In this study, the efficacy and safety of apixaban versus warfarin was evaluated in relation to changes of renal function over time in 16 869 AF patients who participated in the ARISTOTLE study.
- At 12 months, median eGFR decline was 1.02 mL/min (IQR: -6.72 to 4.52 mL/min), with 13.6% of patients showing eGFR decline>20%. Worsening renal function was most strongly associated with older age, low haematocrit, presence of heart failure, vascular disease, and diabetes.
- No clinically relevant difference was seen in the change in renal function over time between the groups randomised to apixaban vs warfarin.
- Compared with patients with stable eGFR ≥ 80mL/min, patients with stable eGFR ≤ 50 mL/min had double annual rates of ischemic or unspecified strokes (1.44% vs 0.69%), 3-fold higher annual rates of all-cause mortality (6.64% vs 2.14%) and similarly higher annual rates of major bleeding (3.81% vs 1.34%).
- In patients with worsening renal function (eGFR deterioration >20%), annual rate of stroke or systemic embolism (HR: 1.53; 95% CI: 1.17-2.01), major bleeding (HR: 1.56; 95% CI: 1.27-1.93), and mortality (HR: 2.31; 95% CI: 1.98-2.68) was consistently higher compared with patients with stable renal function during follow-up, irrespective of the baseline renal function.
- In participants randomised to apixaban compared with warfarin with worsening renal function over time, relative risk of major bleeding (HR: 0.76; 95% CI: 0.54-1.07; P = 0.73) and stroke or systemic embolism (HR: 0.80; 95% CI: 0.51-1.24; P = 0.86) was lower, independently of changes in renal function during the study.
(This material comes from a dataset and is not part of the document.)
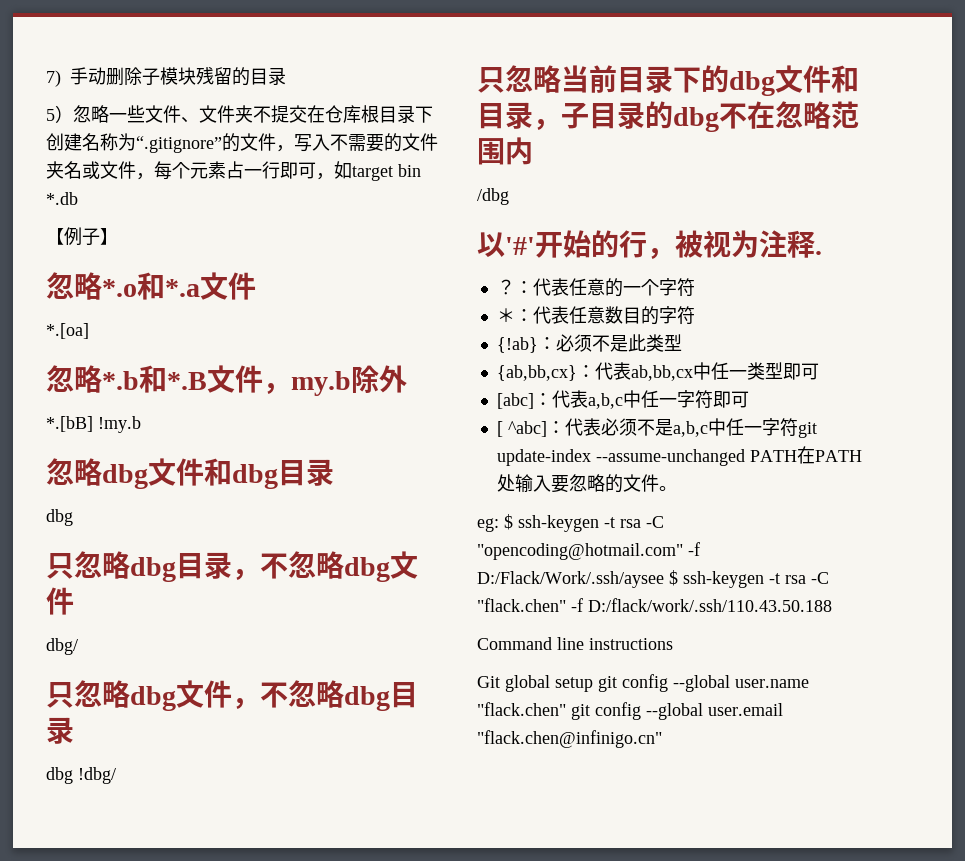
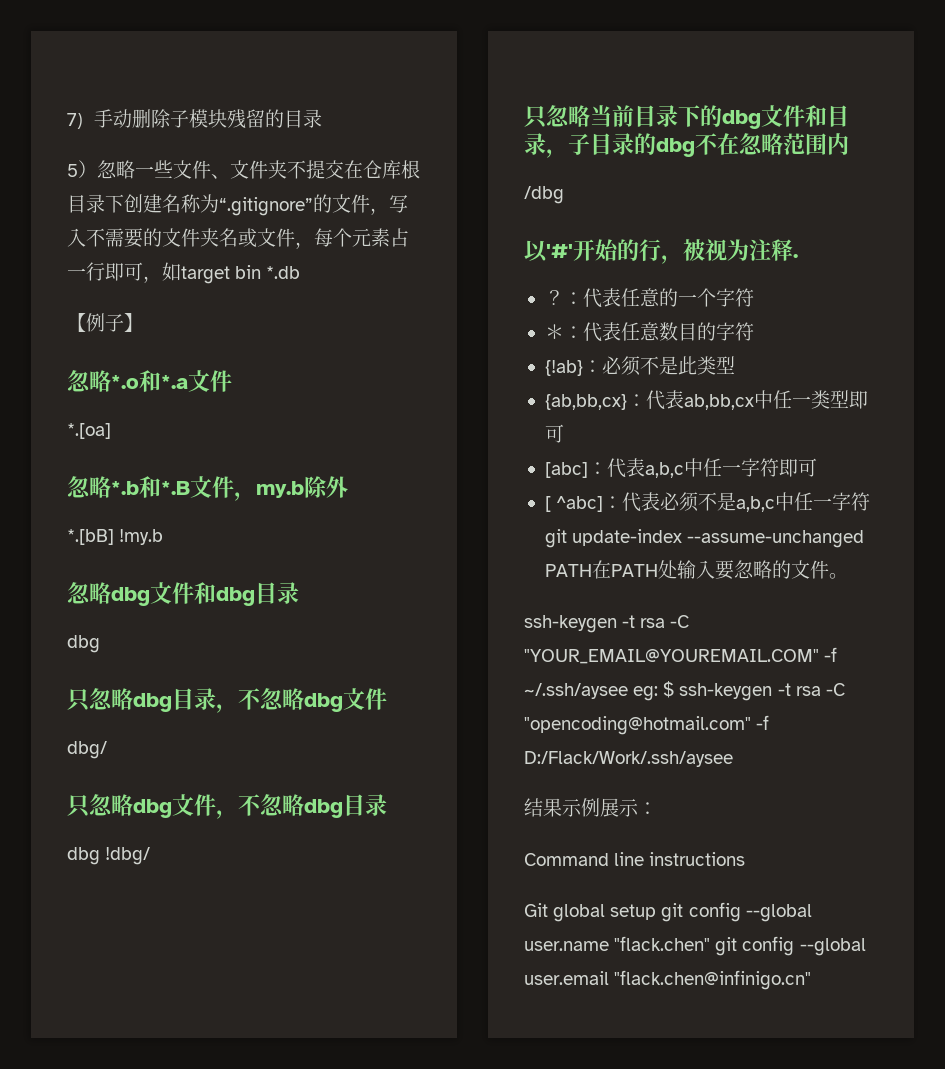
(677, 488) none -> [524,615,690,633] [524,647,838,664] [524,683,628,699] ssh-keygen -t rsa -C "YOUR_EMAIL@YOUREMAIL.COM" -f ~/.ssh/aysee
[669,570,829,588] [477,598,832,612] $ ssh-keygen -t rsa -C "flack.chen" -f D:/flack/work/.ssh/110.43.50.188 -> [524,798,657,817] // 结果示例展示：

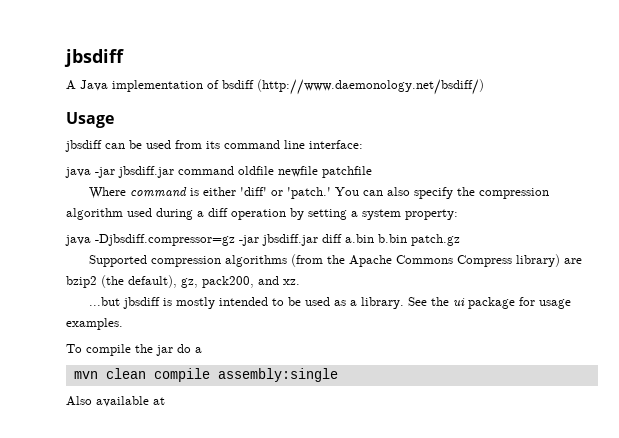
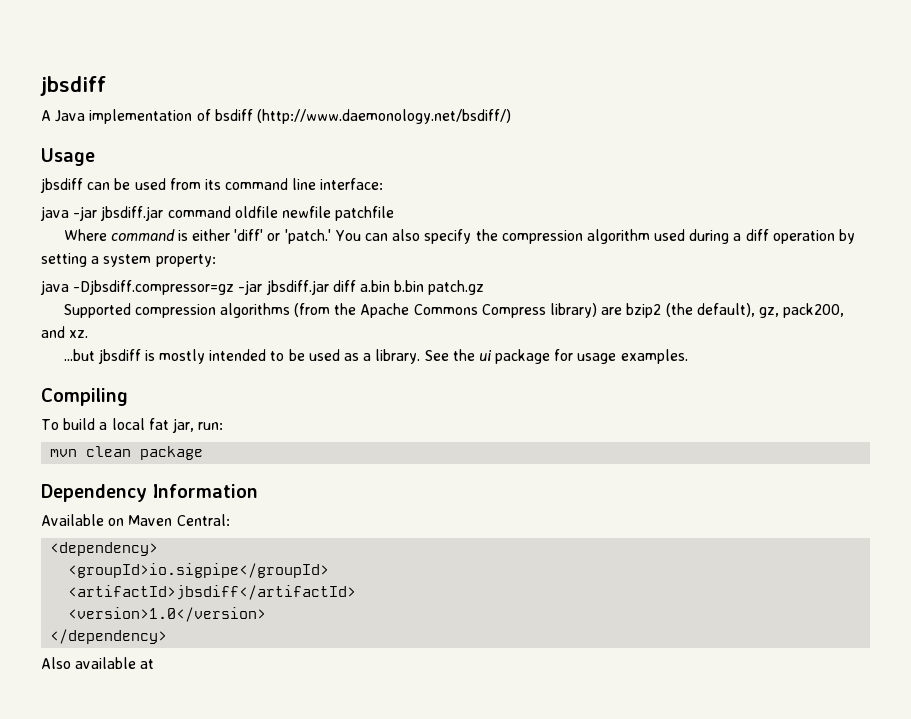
(123, 324) none -> [41,388,128,406] // Compiling
[86,344,202,356] [73,368,338,382] compile the jar do a // mvn clean compile assembly:single -> [63,418,224,433] [50,446,204,460] [41,484,258,502] [41,514,230,526] [50,542,159,556] [68,563,330,578] [68,585,357,600] [68,607,267,622] [50,629,168,644] build a local fat jar, run: // mvn clean package // Dependency Information // Available on Maven Central: // <dependency> // <groupId>io.sigpipe</groupId> // <artifactId>jbsdiff</artifactId> // <version>1.0</version> // </dependency>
No reduced risk was seen for ischemic or unspecified stroke (HR: 0.88; 95% CI: 0.52-1.48; P = 0.94).
ConclusionIn AF patients on oral anticoagulation, worsening renal function was most strongly associated with older age, low haematocrit, presence of heart failure, vascular disease, and diabetes. Worsening renal function was associated with a higher risk of subsequent cardiovascular events. Treatment with apixaban compared with warfarin had no effect on renal function and the advantages in efficacy and safety of apixaban compared with warfarin were similar among patients with normal, poor, or worsening renal function.